INSTRUCTIONS FOR THE TASK = Both ends included, restate word for word the lines from the first line of the listing through the line containing "12 min de lecture". Leave the pictures out.

AVAILABLE DATA =
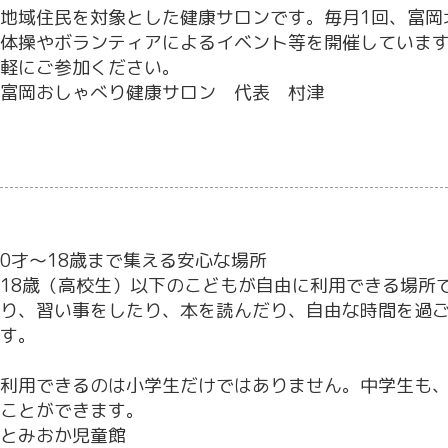
地域住民を対象とした健康サロンです。毎月1回、富岡
体操やボランティアによるイベント等を開催していま
軽にご参加ください。
富岡おしゃべり健康サロン 代表 村津
0才～18歳まで集える安心な場所
18歳（高校生）以下のこどもが自由に利用できる場所で
り、習い事をしたり、本を読んだり、自由な時間を過
す。
利用できるのは小学生だけではありません。中学生も
ことができます。
とみおか児童館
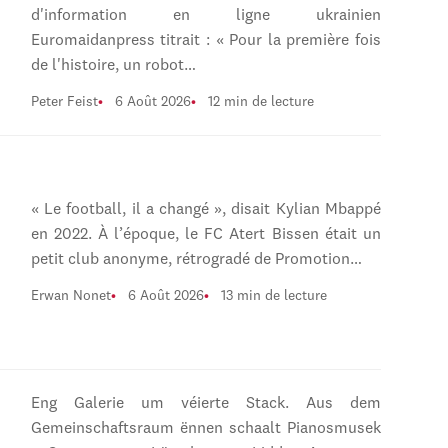
d'information en ligne ukrainien
Euromaidanpress titrait : « Pour la première fois
de l'histoire, un robot…
Peter Feist
6 Août 2026
12 min de lecture
« Le football, il a changé », disait Kylian Mbappé
en 2022. À l’époque, le FC Atert Bissen était un
petit club anonyme, rétrogradé de Promotion…
Erwan Nonet
6 Août 2026
13 min de lecture
Eng Galerie um véierte Stack. Aus dem
Gemeinschaftsraum ënnen schaalt Pianosmusek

RESPONSE TO THIS EXERCISE =
地域住民を対象とした健康サロンです。毎月1回、富岡
体操やボランティアによるイベント等を開催していま
軽にご参加ください。
富岡おしゃべり健康サロン 代表 村津
0才～18歳まで集える安心な場所
18歳（高校生）以下のこどもが自由に利用できる場所で
り、習い事をしたり、本を読んだり、自由な時間を過
す。
利用できるのは小学生だけではありません。中学生も
ことができます。
とみおか児童館
d'information en ligne ukrainien
Euromaidanpress titrait : « Pour la première fois
de l'histoire, un robot…
Peter Feist
6 Août 2026
12 min de lecture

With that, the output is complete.